Another big date has been set, and an appointment has been made. We have our initial appointment to start our first cycle of IVF on June 1st in Jackson. My wonderful doctor moved clinics on me (just across town), and joined another FE. With that move came a few new nurses and staff. I was wary, because I’m very emotionally attached to my IUI nurses. I don’t just ugly cry in front of anyone, and “concentrated lady feelings” come with a lot of ugly cry. They reassured me they were still there, there’s just more of them. Since he has joined up with another doctor, their pricing structure has changed and is actually more affordable than we were initially planning.

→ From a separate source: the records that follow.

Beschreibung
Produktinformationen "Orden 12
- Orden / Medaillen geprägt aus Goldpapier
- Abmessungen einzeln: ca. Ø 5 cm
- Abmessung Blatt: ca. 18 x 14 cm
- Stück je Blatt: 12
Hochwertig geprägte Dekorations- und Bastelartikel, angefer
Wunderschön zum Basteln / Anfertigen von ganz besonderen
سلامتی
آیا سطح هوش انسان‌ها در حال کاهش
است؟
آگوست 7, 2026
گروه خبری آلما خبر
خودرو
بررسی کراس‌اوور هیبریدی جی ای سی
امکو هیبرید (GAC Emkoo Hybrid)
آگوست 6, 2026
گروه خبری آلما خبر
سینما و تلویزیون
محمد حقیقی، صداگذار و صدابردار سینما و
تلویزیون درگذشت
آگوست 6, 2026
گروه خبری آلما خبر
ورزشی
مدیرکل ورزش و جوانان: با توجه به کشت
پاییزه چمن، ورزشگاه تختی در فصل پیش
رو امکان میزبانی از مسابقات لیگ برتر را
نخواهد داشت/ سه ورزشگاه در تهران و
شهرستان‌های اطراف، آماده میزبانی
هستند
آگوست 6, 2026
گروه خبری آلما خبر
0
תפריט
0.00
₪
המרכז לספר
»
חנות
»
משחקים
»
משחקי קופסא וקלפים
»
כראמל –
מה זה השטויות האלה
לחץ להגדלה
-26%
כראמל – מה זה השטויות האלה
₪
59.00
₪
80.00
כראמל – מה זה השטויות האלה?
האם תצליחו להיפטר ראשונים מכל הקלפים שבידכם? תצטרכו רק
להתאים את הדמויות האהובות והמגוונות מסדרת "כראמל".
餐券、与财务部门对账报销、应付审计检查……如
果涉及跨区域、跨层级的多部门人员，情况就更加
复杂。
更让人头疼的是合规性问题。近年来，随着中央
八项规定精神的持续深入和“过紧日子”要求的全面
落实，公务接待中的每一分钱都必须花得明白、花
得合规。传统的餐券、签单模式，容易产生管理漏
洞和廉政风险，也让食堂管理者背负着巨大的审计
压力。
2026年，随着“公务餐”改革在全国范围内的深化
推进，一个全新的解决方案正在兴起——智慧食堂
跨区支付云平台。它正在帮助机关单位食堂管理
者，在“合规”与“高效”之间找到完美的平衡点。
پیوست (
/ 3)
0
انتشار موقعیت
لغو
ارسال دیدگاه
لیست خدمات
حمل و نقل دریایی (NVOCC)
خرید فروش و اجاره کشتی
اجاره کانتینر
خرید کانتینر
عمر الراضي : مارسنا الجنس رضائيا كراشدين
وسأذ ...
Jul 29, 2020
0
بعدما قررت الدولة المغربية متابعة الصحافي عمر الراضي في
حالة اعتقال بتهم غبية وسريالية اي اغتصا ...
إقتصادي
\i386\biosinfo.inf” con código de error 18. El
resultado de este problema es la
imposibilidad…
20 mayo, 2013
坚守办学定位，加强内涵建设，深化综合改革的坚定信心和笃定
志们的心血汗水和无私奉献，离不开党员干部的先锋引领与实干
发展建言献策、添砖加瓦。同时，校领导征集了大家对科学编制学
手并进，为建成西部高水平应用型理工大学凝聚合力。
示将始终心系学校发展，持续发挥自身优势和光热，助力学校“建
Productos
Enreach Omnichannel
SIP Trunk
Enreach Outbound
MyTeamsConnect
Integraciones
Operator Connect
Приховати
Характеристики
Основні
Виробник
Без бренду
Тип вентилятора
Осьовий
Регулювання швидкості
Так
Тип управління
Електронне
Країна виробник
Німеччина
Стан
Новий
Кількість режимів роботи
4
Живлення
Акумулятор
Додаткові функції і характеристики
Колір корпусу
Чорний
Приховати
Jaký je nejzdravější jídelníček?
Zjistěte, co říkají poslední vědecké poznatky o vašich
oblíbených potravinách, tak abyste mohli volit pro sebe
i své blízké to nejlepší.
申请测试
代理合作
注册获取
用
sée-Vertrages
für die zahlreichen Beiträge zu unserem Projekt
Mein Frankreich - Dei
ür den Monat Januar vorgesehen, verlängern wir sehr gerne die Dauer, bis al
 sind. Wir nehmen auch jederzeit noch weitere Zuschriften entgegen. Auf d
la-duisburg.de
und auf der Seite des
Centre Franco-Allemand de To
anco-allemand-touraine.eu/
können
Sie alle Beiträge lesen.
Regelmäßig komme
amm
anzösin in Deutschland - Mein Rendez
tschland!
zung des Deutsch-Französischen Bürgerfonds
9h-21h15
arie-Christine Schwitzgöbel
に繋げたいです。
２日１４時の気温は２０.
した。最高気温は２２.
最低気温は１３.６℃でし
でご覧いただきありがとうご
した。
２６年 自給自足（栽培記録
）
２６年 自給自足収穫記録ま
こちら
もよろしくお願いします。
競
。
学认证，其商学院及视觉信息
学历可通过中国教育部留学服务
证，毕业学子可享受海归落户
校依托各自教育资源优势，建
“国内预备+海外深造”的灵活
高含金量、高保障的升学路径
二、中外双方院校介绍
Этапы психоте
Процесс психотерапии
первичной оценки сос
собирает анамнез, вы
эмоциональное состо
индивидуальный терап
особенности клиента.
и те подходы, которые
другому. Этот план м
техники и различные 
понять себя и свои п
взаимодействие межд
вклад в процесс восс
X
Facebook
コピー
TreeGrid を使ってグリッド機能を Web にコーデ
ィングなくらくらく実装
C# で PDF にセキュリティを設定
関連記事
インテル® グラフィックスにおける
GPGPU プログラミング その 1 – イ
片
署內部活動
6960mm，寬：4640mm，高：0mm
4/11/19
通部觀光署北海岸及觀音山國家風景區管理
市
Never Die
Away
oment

Medications will be ordered, our wine shelf will again become the “lady feelings and needles” shelf, more awesome band aids will be purchased, and the ovarian stimulation will begin on June 1st.
So far, these two things have been just a concept. Now, they are hard dates. I can count down to this, look forward to this. I know that I could wake up on April 17th and be well on my way to remission. By the end of April, there’s a good chance that I will be virtually pain free, with every organ system south of my rib cage functioning properly. If my prognosis is as good as it’s expected to be, we could be parents to itty bitty blobs in Petri dishes by June. I could ugly cry just thinking about it.
I have hurt for 15 years. I’ve gone to school, gone to work, gone to church, gone running, and lived life with this for more than half my life. Not because I’m brave. Not because I have a high pain tolerance (that’s something you develop out of necessity, in my opinion). Not because I’m “handling this well.” Because this has been my life, and it has to be handled. I can’t ignore it. I get up and deal with it, because that’s what I have to do. This isn’t the way most little girls imagine how their family would come to be, but I am already seeing God be glorified in the process.
We do have some specific things we covet your prayers for:
- Preparation for surgery: Finacially, that we would use what God has blessed us with wisely; physically, that I can maintain a healthy weight up until surgery, as I will likely lose a good bit immediately afterwards, and that all surgery prep will go smoothly; emotionally, that my pre surgery anxiety will be replaced by His peace.
- Procedurs will be uncomplicated, go as planned, and nothing extra be needed.
- Healing will happen as planned, with no complications, and I will be able to return to work and life on schedule
- Safe travels: Mister and I, along with my parents and my sister, will be in Atlanta for 5 days. It takes a village, and God gave us a good one.
We still have a long way to go, our journey is far from finished, but our God goes before us. Sometimes he is a cloud, sometimes he is a pillar of fire, but His presence is always known. We are His, and He knows our babies’ birthdays.